Yellowstone itself sits atop one of the largest active volcanic systems on Earth — the Yellowstone Caldera, which last erupted catastrophically 640,000 years ago. The geothermal features (geysers, hot springs, fumaroles, mud pots) are surface expressions of a magma chamber lying roughly 5 miles below the surface.
The History
Peter Nabokov and Lawrence Loendorf's 'Restoring a Presence: American Indians and Yellowstone National Park' (2004) is the definitive study of Indigenous connections to Yellowstone. The authors document extensive evidence of continuous Native American use of the park area, challenging the 19th-century myth — propagated to justify the creation of the park as an 'uninhabited wilderness' — that Indians feared the geothermal features and avoided the plateau.

§ Given exercise 1
Condense the paragraph in the Yellowstone passage that begins "Yellowstone itself sits atop" into two shorter sentences, keeping its main facts.
§ Given exercise 2
Write the next few sentences of the Yellowstone passage, picking up after its final sentence.

§ Data excerpts
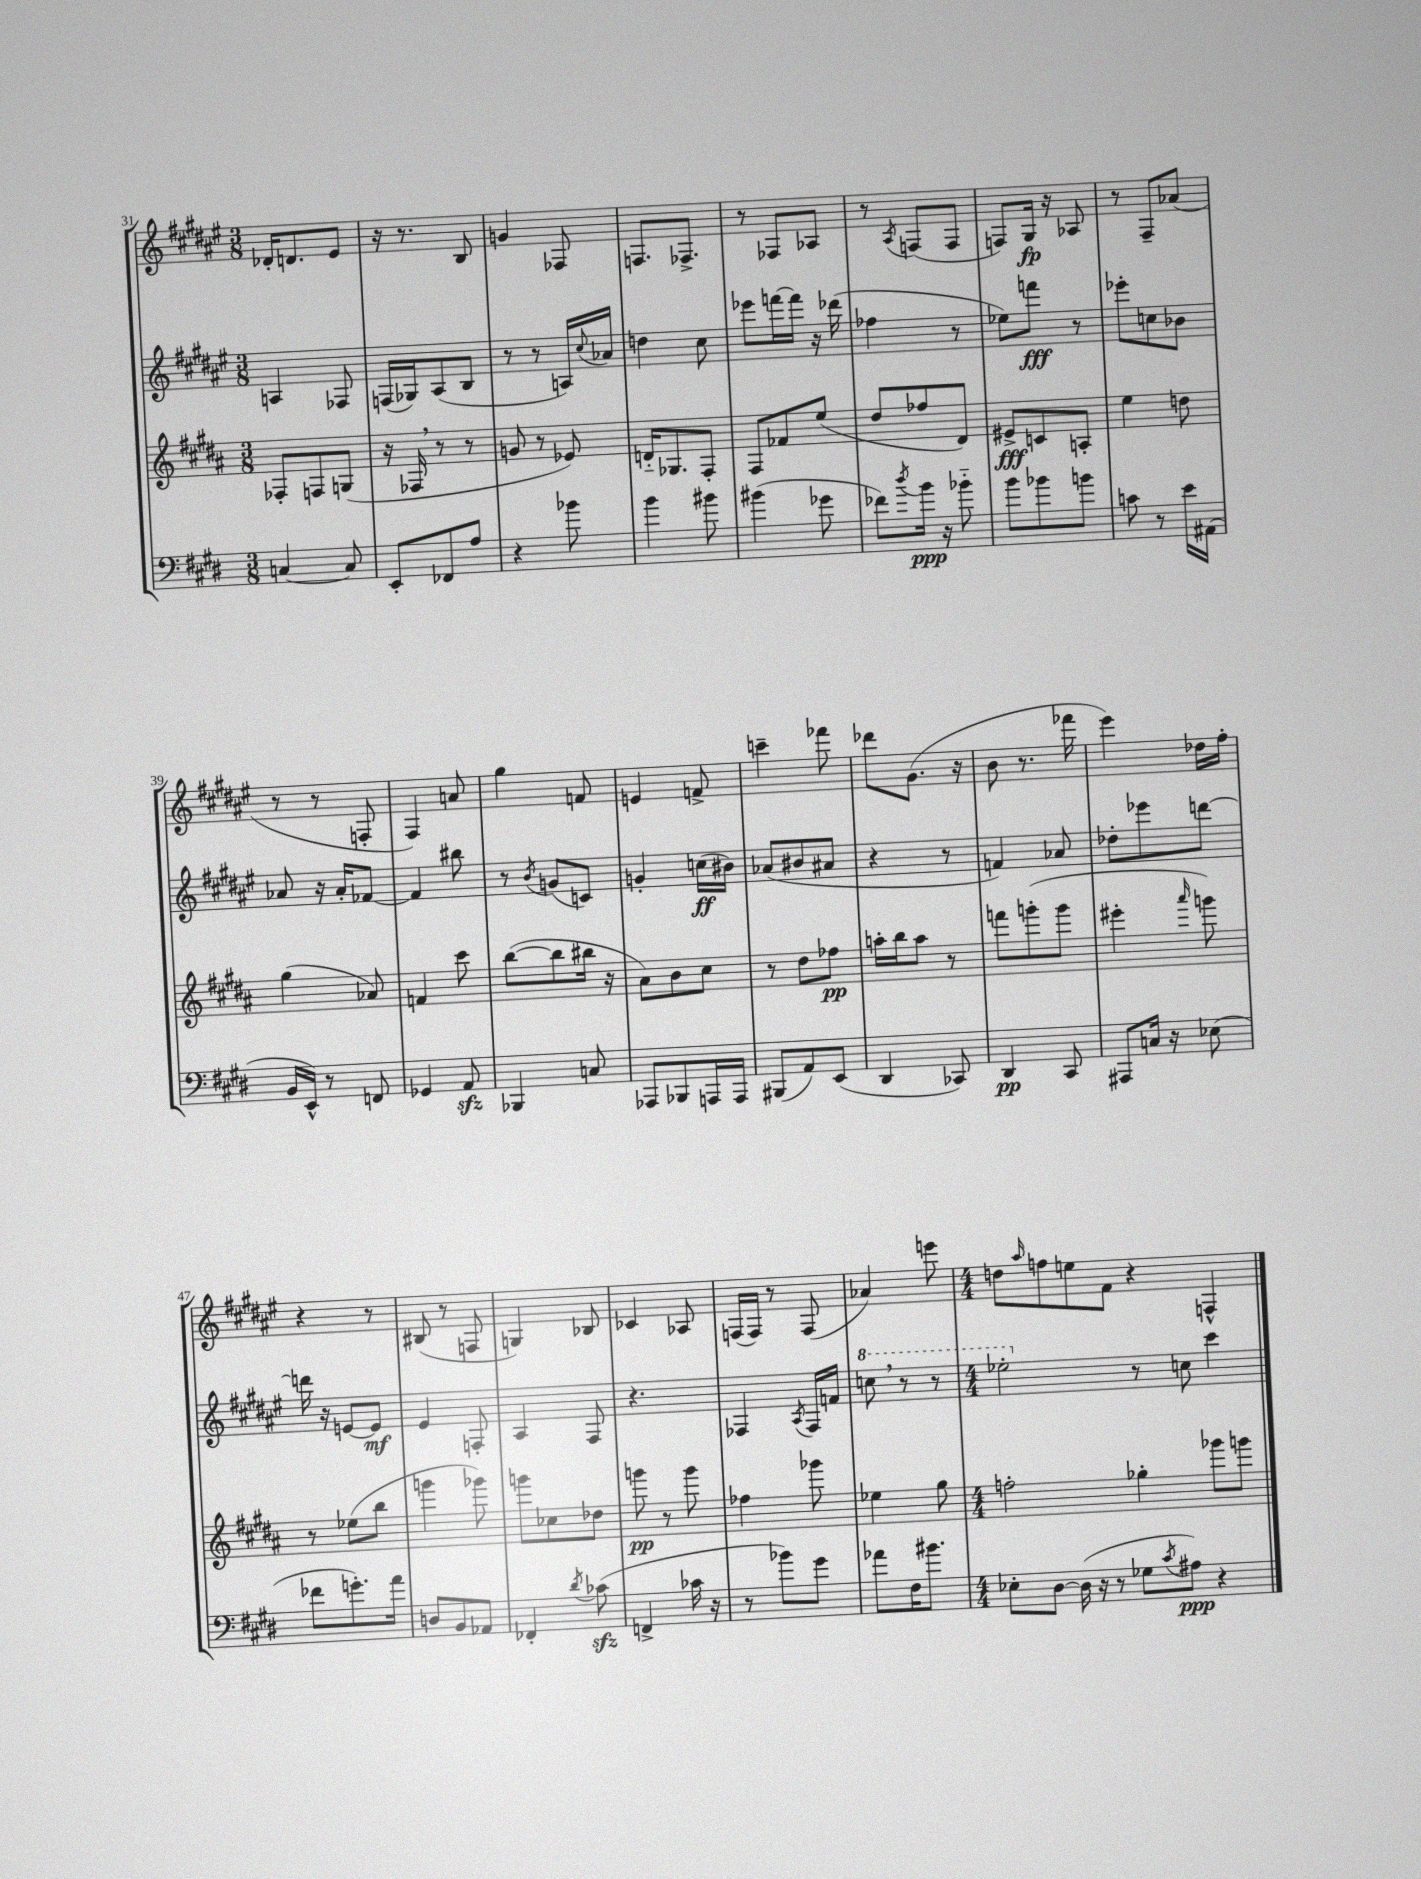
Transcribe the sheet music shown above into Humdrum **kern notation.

**kern	**kern	**kern	**kern
*staff4	*staff3	*staff2	*staff1
*clefF4	*clefG2	*clefG2	*clefG2
*k[f#c#g#d#]	*k[f#c#g#d#a#]	*k[f#c#g#d#a#e#]	*k[f#c#g#d#a#e#]
*M3/8	*M3/8	*M3/8	*M3/8
[4C	8F-'	4A	16d-'
.	.	.	8.d
.	8F	.	.
8C]	(8G	8F-	8e#
=	=	=	=
8EE'	16r	(16F	16r
.	16F-	16G-)	8.r
8FF-	8r	(8A#	.
8A	8r	8B	8B
=	=	=	=
4r	8g	8r	4g
.	8r	8r	.
8b-	8e-)	16A)	8F-
.	.	8qqcc#	.
.	.	16a-	.
=	=	=	=
4b	16d'~	4dd	8.F
.	8.G-	.	.
.	.	.	8.F-^
8b#	8F#'	8cc#	.
=	=	=	=
(4b#	8F#	8eee-	8r
.	8f-	[16fff	8F-
.	.	16fff]	.
8g-	(8ee	16r	8A-
.	.	(16ddd-	.
=	=	=	=
8f-)	8dd#	4ff-	8r
8qdd#	.	.	8qA#
16b	8ff-	.	(8F
16r	.	.	.
8b-'~	8d#)	8r	8F
=	=	=	=
8b	8e#^	8ee-)	8F)
8b-	8c	8fff	16G#
.	.	.	16r
8b	8A'	8r	8A-
=	=	=	=
8c	4ee	8eee-'	8r
8r	.	8cc	8F#~
16e	8dd	8b-	(8a-
(16AA#	.	.	.
=	=	=	=
16BB	(4gg#	8a-	8r
16EE^^)	.	.	.
8r	.	16r	8r
.	.	16a-'	.
8FF	8a-)	[8f-	8F'
=	=	=	=
4GG-	4f	4f-]	4F#)
8AA	8ccc#	8bb#	8a
=	=	=	=
4BBB-	([8bb	8r	4gg#
.	.	8qb	.
.	8bb]	(8g	.
8C	16bb#	8c)	8f
.	16r	.	.
=	=	=	=
8AAA-	8a#)	4g'	4e
8BBB-	8b	.	.
16AAA	8cc#	(16cc	8f^
16AAA	.	16b#)	.
=	=	=	=
(8BBB#	8r	(8a-	4ccc~
8AA)	8dd#	8b#	.
(8EE	8ff-	8a#	8fff-
=	=	=	=
4DD#	16aa'	4r	8ddd-
.	16bb	.	.
.	8aa	.	(8.g#
8CC-)	8r	8r	.
.	.	.	16r
=	=	=	=
4DD#	8fff	4f)	8b
.	(8ggg'	.	8.r
8CC#	8ggg	8a-	.
.	.	.	16fff-
=	=	=	=
8AAA#	4eee#'	8dd-'	4eee#)
16C	.	8eee-	.
16r	.	.	.
.	16qqaaa#	.	.
(8E-	8ggg)	[8ddd	16dd-
.	.	.	16ff#'
=	=	=	=
8f-	8r	16ddd]	4r
.	.	16r	.
8.g')	(8ee-	[8e	.
.	8bb	8e]	8r
16a	.	.	.
=	=	=	=
8D	4ggg	4e#	(8B#
8BB	.	.	8r
8AA-	8ggg-)	8F'	8F
=	=	=	=
4FF-'	8ggg	4A#	4G)
.	8cc-	.	.
8qd#	.	.	.
(8c-	8dd-	8F#	8B-
=	=	=	=
4FF^	8ggg	4.r	4c-
.	8r	.	.
16c-	8ggg	.	8A-
16r	.	.	.
=	=	=	=
8r	4ff-	4F-	(16F
.	.	.	16F)
8b-)	.	.	8r
.	.	8qA#	.
8g#	8ggg-	16F-	(8F
.	.	16f	.
=	=	=	=
8a-	4ee-	8ccc	4a-)
16F#	.	8r	.
8.b#	.	.	.
.	8gg#	8r	8eee
=	=	=	=
*M4/4	*M4/4	*M4/4	*M4/4
8E-'	2ff'	2eee-'	8dd
.	.	.	16qqaa#
[8D#	.	.	8ff
(16D#]	.	.	8ee
16r	.	.	.
8r	.	.	8f#
8G-	4gg-'	8r	4r
8qc#	.	.	.
8A#)	.	8cc	.
4r	8ggg-	4ccc#	4F^^
.	8ggg	.	.
==	==	==	==
*-	*-	*-	*-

§ Exercise result 1
Yellowstone sits on the Yellowstone Caldera, one of Earth's largest active volcanic systems, which last erupted catastrophically 640,000 years ago. Its geysers, hot springs, fumaroles and mud pots are surface signs of a magma chamber about 5 miles underground.

§ Exercise result 2
Obsidian from the Yellowstone source has been geochemically fingerprinted and identified in archaeological contexts across the continent, documenting trade networks spanning thousands of miles. Obsidian Cliff was designated a National Historic Landmark in 1996, one of the few such designations recognizing a site's significance to precontact Indigenous peoples. The Shoshone, Crow, and other tribal nations continue to advocate for greater recognition of their ancestral connections to Yellowstone.
Frequently Asked
A volcanic glass cliff in Yellowstone quarried for 11,000+ years and traded across North America — part of a sacred geothermal landscape used continuously by Shoshone, Crow, and Blackfeet peoples.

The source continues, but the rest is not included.